NIS2 checklist for managers
Eight things a manager needs in place for the company to stand up to NIS2. Treat it as a first pass: if you can answer yes to each item and point to documentation, you're in good shape for supervision and audits.
This article is general guidance, not legal advice.
1. Do you know whether the directive applies to you?
The first step is a formal assessment: does the company operate in a sector covered by NIS2, and is it above the size threshold (generally more than 50 employees or over 10 million euros in annual turnover)? Document the conclusion even if the answer is no, because customers and insurers will ask. Remember the requirements reach suppliers of covered companies indirectly.
2. Is the board clear about its accountability?
NIS2 puts the accountability on management, not the IT department. The board approves the security measures, oversees their implementation and undergoes training itself. Neglect can carry personal liability. The checklist item: board minutes approving the security policy, and confirmation that board members have completed training.
3. Does a risk assessment exist?
The foundation of every measure is a documented assessment of which systems and data matter most and what threatens them. It doesn't need to be a hundred pages, but it needs to exist, be kept current, and the measures need to answer it.
4. Are the basic defences in place?
Article 21 lists the measures that must be in place. In practice these matter most:
- Multi-factor authentication (MFA) on all access, especially email and admin accounts.
- Backups taken regularly, stored separately and tested with actual restores.
- Security updates applied without delay.
- Access control: each employee has only the access the job requires.
- Encryption of data in transit and at rest where applicable.
5. Do you have a grip on the supply chain?
The company is responsible for the security of the services it buys. The checklist item: a list of key suppliers and software services, an assessment of their security, and security requirements in contracts with those who handle company data.
6. Does an incident process exist, and has it been exercised?
Significant incidents must be reported to the supervisory authority with an early warning within 24 hours and a fuller notification within 72 hours. That's only achievable if the process exists beforehand: who assesses an incident, who reports, where and how. A documented response plan and at least one exercise per year is a realistic minimum.
7. Is staff training regular and documented?

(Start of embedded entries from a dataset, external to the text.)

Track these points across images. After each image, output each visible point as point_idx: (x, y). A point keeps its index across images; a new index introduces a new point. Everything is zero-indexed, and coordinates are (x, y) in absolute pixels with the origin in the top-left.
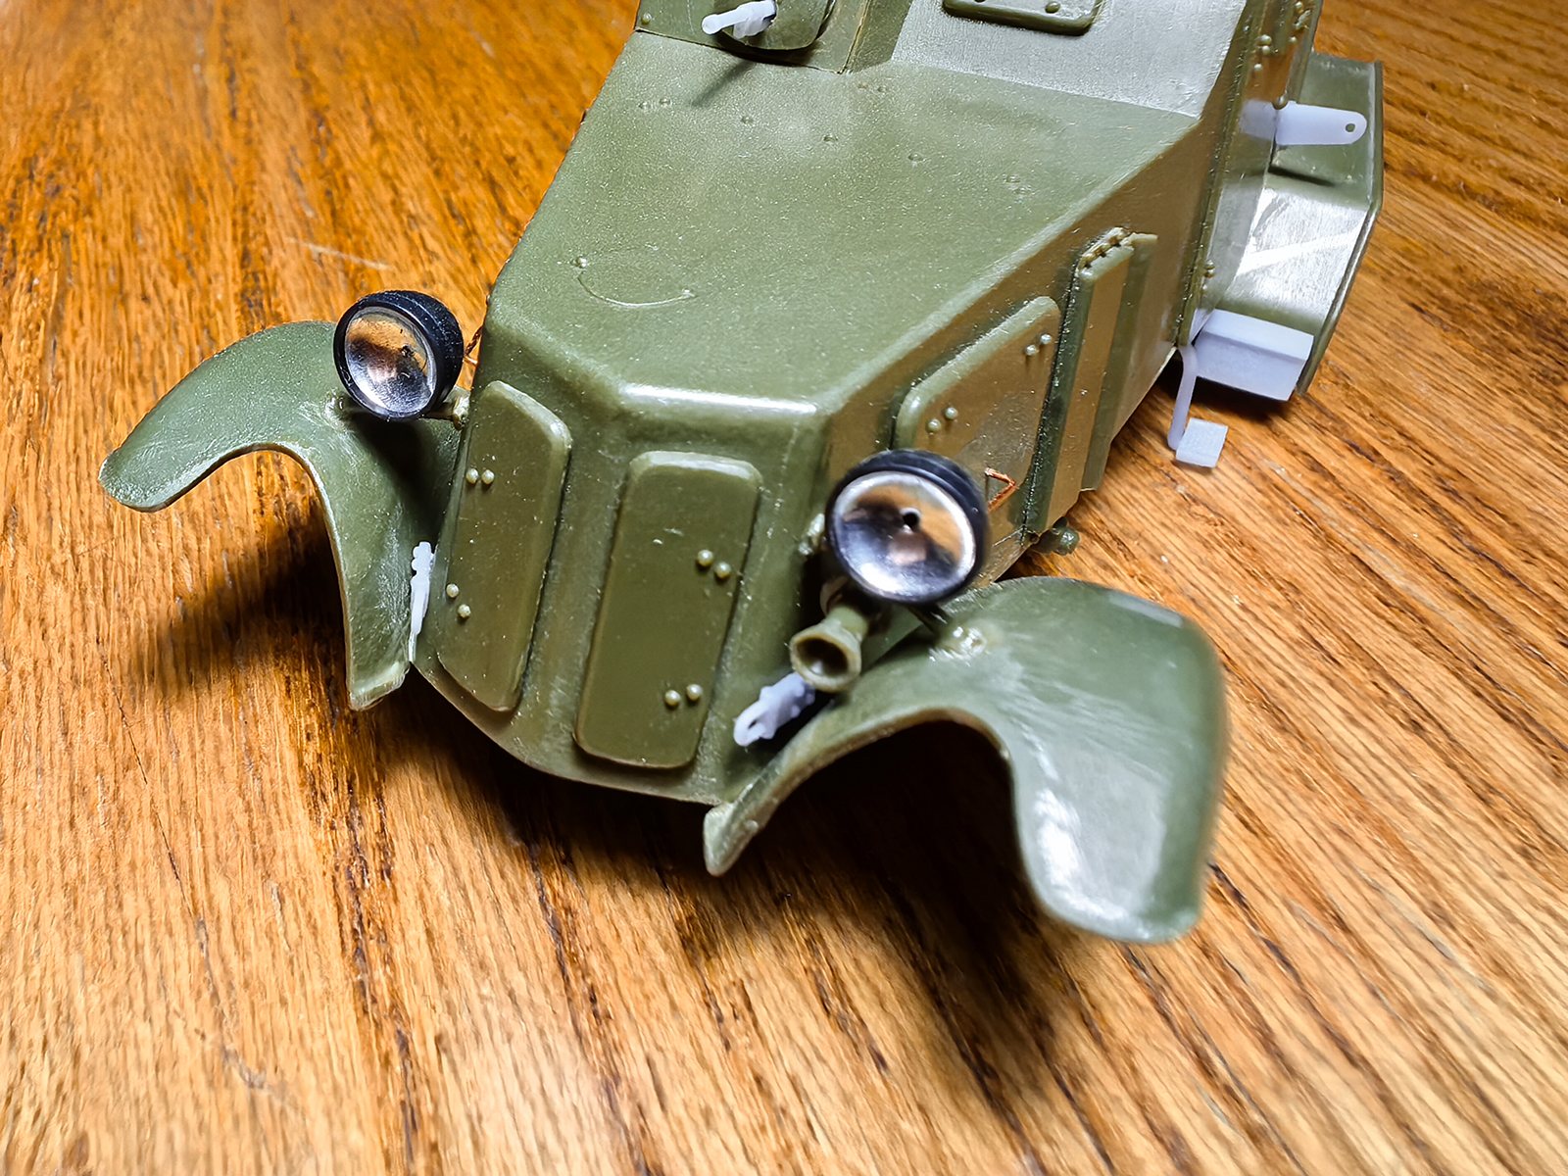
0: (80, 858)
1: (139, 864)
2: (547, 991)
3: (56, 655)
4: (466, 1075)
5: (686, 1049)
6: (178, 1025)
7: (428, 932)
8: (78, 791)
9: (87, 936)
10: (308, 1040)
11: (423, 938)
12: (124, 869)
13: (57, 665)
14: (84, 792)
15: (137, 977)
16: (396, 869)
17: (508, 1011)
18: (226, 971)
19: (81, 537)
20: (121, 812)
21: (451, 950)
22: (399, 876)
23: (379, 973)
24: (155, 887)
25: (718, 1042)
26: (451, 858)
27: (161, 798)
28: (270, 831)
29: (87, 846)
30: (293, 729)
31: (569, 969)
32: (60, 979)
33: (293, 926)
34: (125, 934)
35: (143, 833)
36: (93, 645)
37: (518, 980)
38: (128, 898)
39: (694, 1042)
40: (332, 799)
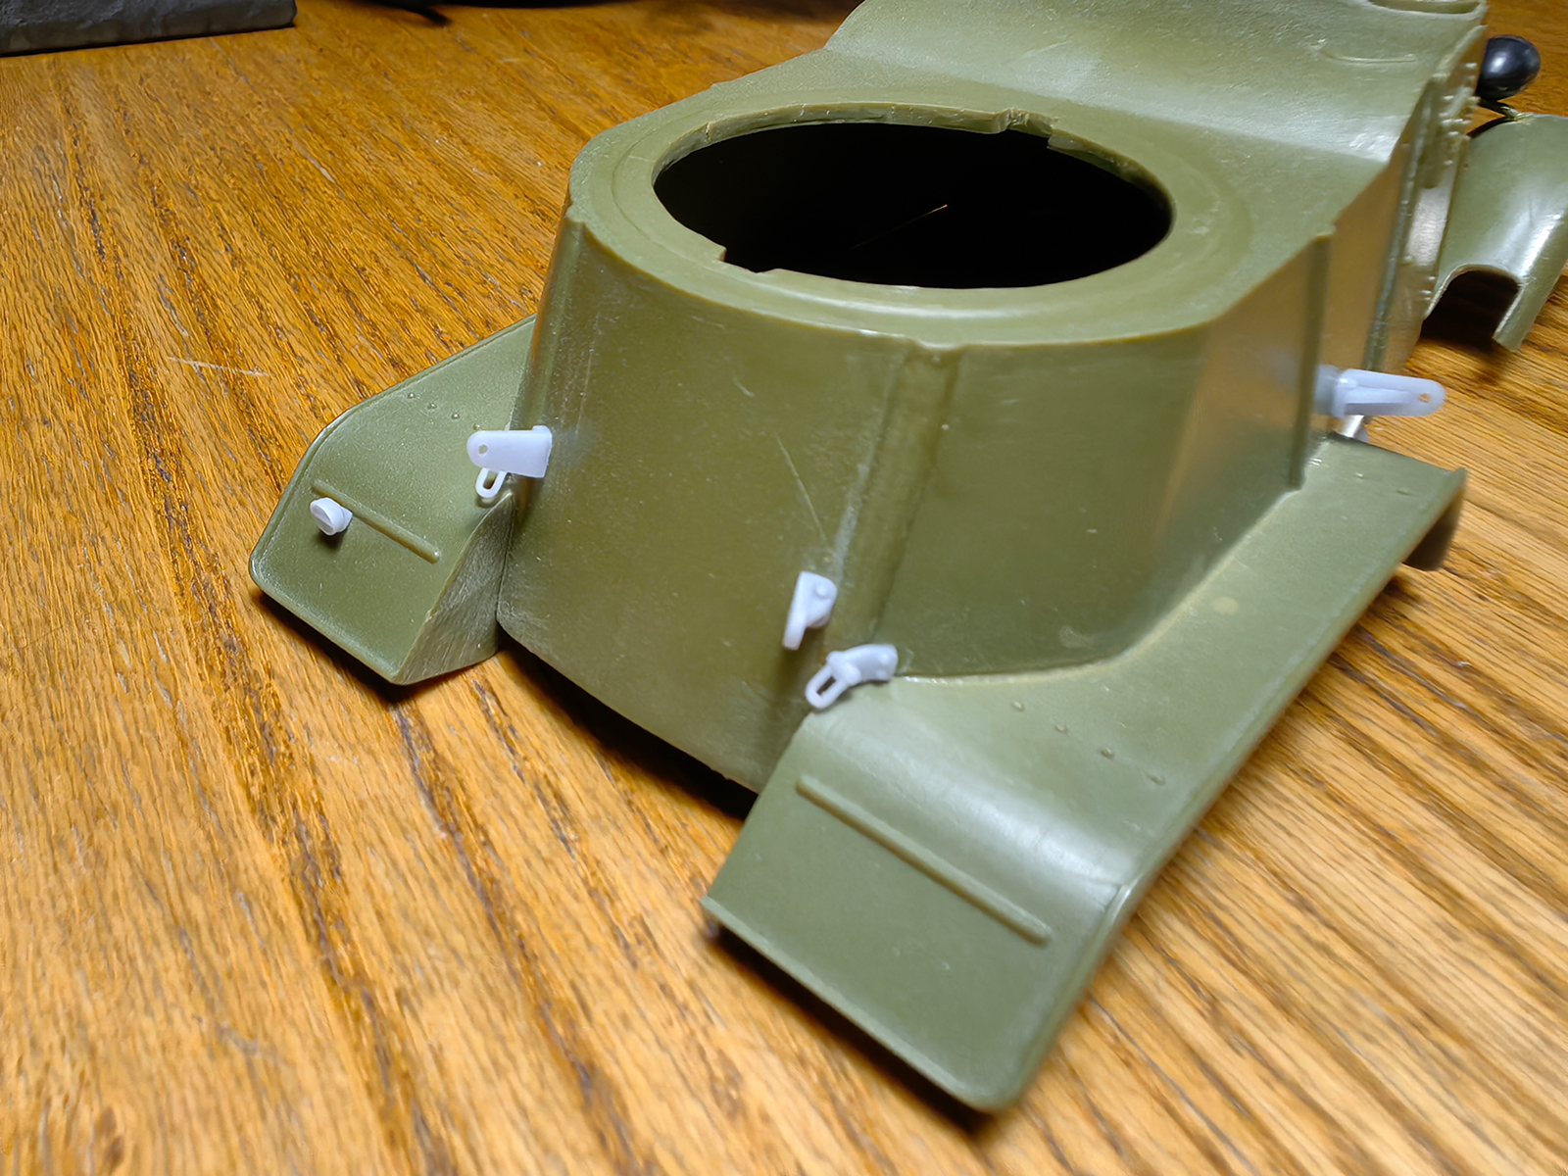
0: (68, 897)
1: (120, 892)
2: (483, 945)
3: (16, 733)
4: (424, 1018)
5: (602, 973)
6: (176, 1015)
7: (379, 914)
8: (56, 843)
9: (85, 956)
10: (289, 1010)
11: (375, 919)
12: (108, 898)
13: (19, 741)
14: (62, 842)
15: (134, 982)
16: (344, 867)
17: (454, 965)
18: (211, 967)
19: (22, 634)
20: (98, 854)
21: (399, 926)
22: (347, 873)
23: (341, 950)
24: (138, 910)
25: (626, 963)
26: (389, 854)
27: (131, 839)
28: (231, 852)
29: (72, 884)
30: (238, 768)
31: (499, 925)
32: (68, 994)
33: (262, 925)
34: (118, 950)
35: (120, 869)
36: (48, 722)
37: (458, 940)
38: (116, 921)
39: (609, 966)
40: (280, 820)
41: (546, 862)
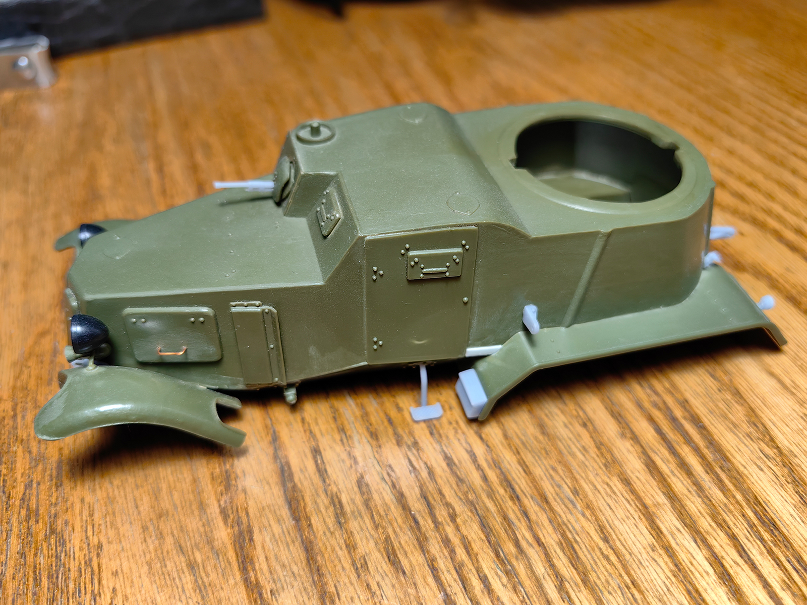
0: (150, 553)
1: (170, 551)
2: (304, 570)
4: (280, 601)
5: (346, 580)
6: (190, 601)
7: (266, 557)
8: (145, 529)
9: (157, 578)
10: (231, 599)
11: (265, 560)
12: (165, 554)
14: (147, 528)
15: (175, 588)
16: (255, 537)
17: (292, 579)
18: (203, 582)
20: (161, 533)
21: (274, 563)
22: (256, 540)
23: (252, 574)
24: (176, 558)
25: (356, 576)
26: (272, 531)
27: (174, 526)
28: (212, 532)
29: (151, 547)
30: (216, 492)
31: (311, 562)
32: (151, 593)
33: (222, 563)
34: (169, 575)
35: (169, 540)
37: (295, 569)
38: (168, 563)
39: (349, 577)
40: (231, 516)
41: (332, 533)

Cybersecurity training for staff is named explicitly in Article 21. A one-off course doesn't satisfy it: training must be regular, reach all staff and leave proof of who completed what and when. This is the obligation that's easiest to get fully right immediately, and it delivers the most in practice because most attacks target people.
8. Can you prove all of the above?
Supervision and audits run on evidence, not promises. For every item on this list there should be a document: the applicability assessment, board minutes, the risk assessment, an overview of defences, the supplier list, the response plan and training records. If the evidence is produced automatically by the systems you use, the work is nearly zero.
Frequently asked questions
- Where should a company start with NIS2?
- With a formal assessment of whether the directive applies, then getting the board involved, putting the basic defences in place (MFA, backups, updates) and starting regular, documented staff training.
- What has to be documented under NIS2?
- The risk assessment, the security measures, board approval and oversight, supplier assessments, the incident response plan and staff training records: who completed what and when. Supervision runs on evidence.
- What are the incident reporting deadlines?
- An early warning to the supervisory authority within 24 hours of detecting a significant incident, and a fuller notification within 72 hours. That requires the response process to be defined in advance.
- Does the board itself have to undergo training?
- Yes. Under Article 20 of NIS2, the board approves the security measures, oversees them and undergoes training itself. Managers can be held personally liable for neglect.